Day 95 : Should you buy unlisted shares?
In the recent budget, the government decided to cap surcharge on LTCG on all assets at 15%. This is a good relief for owners of unlisted shares, which could be taxed up to 37% earlier. So what are unlisted shares, and should you invest in them?
Many companies not listed on the market have raised capital from shareholders and offered ESOPs. The unlisted market exists to create liquidity for these people.
These investments are very attractive since they can potentially be multi-baggers. However, they are not the same as listed shares and have different risks.
In the share market, the buying and selling of shares is anonymous and is carried out by a market regulator. The listed company’s information is public, and the market values it fairly.
This is not the case with unlisted companies. Since these companies are not listed on the market, we cannot track their daily value. Hence, a fair value has to be arrived at with every trade.
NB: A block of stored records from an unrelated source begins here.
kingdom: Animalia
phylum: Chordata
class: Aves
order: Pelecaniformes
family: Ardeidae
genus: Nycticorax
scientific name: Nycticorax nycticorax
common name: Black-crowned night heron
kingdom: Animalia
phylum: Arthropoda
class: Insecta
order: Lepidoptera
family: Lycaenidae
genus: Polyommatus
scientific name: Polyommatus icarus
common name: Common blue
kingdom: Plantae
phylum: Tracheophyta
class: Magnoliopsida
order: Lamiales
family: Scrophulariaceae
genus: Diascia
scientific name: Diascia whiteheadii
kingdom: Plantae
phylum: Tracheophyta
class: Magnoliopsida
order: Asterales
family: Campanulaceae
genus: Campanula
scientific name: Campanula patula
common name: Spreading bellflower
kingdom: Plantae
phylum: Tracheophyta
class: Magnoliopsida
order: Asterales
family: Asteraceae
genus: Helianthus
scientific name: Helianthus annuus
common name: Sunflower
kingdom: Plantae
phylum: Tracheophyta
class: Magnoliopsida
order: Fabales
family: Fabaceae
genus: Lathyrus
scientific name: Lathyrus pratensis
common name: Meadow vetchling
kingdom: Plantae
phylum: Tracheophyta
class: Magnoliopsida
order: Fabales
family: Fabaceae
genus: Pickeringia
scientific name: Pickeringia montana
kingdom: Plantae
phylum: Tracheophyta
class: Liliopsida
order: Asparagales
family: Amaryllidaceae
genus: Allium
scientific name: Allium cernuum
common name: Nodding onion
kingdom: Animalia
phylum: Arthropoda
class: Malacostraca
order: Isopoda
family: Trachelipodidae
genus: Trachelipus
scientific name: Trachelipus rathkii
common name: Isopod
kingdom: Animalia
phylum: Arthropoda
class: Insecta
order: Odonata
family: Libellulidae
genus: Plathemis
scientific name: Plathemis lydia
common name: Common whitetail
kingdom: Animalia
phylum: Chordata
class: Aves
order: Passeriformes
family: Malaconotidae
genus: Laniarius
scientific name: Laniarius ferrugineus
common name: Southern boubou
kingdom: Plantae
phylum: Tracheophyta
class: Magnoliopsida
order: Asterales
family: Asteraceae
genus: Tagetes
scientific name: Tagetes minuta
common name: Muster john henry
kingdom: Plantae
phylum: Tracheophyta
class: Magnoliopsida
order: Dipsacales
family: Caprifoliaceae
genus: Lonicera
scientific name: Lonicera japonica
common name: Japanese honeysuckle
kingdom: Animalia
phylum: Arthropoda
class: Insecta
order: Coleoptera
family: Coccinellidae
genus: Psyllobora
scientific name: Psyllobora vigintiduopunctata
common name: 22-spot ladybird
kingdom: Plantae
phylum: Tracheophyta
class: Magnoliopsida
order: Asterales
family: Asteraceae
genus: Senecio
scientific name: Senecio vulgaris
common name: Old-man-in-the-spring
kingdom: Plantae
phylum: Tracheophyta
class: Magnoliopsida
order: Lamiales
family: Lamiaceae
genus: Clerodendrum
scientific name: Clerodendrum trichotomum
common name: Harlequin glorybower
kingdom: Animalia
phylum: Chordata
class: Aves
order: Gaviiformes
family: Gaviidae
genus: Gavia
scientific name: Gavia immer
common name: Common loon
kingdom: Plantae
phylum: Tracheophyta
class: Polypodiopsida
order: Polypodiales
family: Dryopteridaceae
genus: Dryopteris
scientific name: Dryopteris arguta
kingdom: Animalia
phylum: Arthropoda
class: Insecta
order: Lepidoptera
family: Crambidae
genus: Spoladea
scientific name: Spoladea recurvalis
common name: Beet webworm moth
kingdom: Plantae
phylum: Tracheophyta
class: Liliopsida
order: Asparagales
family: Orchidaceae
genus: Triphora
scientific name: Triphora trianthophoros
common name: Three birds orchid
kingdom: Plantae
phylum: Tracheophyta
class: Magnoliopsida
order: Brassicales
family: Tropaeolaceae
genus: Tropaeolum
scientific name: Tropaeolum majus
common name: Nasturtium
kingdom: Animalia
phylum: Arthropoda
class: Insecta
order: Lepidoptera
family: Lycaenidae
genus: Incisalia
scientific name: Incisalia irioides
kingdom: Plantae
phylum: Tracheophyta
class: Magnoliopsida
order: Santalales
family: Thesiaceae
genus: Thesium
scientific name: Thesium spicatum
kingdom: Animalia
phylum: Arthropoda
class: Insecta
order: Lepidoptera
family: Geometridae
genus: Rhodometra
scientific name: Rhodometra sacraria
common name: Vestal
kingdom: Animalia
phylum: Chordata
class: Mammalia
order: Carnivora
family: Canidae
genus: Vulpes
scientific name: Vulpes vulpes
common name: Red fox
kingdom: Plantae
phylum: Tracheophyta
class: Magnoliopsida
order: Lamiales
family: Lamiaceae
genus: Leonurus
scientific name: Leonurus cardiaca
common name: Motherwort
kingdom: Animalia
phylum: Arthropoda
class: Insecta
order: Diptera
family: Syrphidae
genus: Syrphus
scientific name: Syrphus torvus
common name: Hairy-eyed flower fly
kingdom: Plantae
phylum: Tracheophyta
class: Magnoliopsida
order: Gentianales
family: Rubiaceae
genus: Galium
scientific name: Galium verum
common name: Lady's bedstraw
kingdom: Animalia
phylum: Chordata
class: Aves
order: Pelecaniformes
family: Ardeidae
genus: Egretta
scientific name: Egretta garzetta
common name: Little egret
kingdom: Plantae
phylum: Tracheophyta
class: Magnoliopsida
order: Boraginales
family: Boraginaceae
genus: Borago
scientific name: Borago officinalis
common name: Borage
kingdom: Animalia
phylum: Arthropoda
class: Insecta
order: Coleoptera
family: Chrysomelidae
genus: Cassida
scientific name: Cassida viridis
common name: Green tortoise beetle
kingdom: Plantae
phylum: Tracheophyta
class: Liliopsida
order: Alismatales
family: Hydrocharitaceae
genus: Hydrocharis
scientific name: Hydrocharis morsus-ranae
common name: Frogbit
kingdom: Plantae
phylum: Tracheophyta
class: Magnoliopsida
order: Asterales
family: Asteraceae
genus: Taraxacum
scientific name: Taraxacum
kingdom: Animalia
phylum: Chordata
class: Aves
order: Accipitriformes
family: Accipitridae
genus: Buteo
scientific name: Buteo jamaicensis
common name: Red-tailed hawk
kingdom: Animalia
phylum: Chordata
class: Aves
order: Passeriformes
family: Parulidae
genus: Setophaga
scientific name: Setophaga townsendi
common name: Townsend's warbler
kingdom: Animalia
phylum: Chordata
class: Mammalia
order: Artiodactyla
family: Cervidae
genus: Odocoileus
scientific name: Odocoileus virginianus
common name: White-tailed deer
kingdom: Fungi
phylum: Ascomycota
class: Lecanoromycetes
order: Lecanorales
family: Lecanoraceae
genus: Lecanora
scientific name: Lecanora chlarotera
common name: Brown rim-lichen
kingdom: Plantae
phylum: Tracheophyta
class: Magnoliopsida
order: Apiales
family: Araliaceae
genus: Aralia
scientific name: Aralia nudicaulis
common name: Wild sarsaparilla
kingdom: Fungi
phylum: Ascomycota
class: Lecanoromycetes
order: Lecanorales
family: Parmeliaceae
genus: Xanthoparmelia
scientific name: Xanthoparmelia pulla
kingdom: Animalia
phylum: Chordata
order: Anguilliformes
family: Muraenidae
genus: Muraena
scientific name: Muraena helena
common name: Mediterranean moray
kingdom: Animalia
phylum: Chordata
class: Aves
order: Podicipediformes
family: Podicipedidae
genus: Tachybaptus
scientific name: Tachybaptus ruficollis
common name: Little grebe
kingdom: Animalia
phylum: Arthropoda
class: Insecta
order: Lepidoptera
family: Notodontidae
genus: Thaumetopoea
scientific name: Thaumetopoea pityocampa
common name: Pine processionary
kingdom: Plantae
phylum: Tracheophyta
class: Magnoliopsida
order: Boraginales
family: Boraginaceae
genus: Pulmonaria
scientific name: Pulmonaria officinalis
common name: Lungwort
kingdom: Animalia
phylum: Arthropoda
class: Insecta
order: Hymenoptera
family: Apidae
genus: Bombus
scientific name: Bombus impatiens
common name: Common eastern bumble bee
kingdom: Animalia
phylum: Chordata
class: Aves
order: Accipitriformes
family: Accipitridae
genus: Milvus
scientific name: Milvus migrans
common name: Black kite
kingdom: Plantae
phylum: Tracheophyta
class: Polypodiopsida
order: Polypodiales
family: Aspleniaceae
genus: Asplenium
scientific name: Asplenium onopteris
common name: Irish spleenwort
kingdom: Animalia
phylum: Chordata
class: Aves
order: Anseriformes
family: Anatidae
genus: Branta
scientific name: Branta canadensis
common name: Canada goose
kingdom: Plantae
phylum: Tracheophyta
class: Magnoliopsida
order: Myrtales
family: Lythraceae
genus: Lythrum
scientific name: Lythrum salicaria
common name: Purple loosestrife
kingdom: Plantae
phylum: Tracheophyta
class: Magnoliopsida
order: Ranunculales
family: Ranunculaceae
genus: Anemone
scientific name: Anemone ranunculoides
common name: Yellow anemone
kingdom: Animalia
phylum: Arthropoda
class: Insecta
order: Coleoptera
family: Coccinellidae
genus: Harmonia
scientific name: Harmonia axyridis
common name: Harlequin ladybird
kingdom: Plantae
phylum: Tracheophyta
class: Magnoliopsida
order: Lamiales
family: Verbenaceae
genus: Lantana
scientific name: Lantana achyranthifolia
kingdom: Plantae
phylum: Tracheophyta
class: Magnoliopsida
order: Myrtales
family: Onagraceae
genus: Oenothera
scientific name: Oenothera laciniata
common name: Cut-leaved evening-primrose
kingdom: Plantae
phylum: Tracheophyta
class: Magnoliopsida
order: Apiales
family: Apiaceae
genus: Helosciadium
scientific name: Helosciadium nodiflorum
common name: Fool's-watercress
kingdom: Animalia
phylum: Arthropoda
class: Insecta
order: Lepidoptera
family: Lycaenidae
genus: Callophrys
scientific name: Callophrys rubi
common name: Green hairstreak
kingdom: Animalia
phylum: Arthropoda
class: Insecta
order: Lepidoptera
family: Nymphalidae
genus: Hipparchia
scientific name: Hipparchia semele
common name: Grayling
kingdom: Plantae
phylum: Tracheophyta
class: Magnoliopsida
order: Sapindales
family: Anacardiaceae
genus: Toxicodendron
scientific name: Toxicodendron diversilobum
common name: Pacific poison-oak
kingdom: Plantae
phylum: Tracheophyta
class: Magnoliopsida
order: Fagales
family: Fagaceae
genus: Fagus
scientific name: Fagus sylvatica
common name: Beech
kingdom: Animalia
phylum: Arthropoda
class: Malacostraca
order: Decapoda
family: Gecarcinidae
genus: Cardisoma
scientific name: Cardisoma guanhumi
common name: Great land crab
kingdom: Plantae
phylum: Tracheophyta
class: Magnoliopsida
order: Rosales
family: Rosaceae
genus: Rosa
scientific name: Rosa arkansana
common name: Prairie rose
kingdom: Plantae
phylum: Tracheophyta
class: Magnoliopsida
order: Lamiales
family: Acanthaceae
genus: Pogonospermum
These investments also have low liquidity. In listed shares, markets have already assigned a value to the shares, and you decide whether it is correct or not.
It isn’t easy to find a buyer for unlisted shares at a fair value in a short period.
Before getting into these investments, you must understand that they require a lot of patience and are very risky. You could even lose your entire capital.
Stick to vanilla investments like mutual funds, FDs, stocks if you are early in your career. You have time on your side to let your investments compound and grow.
High-risk investments with low capital rarely work. If they fail, you lose your money, and if they do great, your capital invested is not enough to make a huge difference.
Only once you have a significant portfolio enter the space. And here, too, only invest in companies you know well and completely believe in. It’s easy to lose money and takes hard work to earn.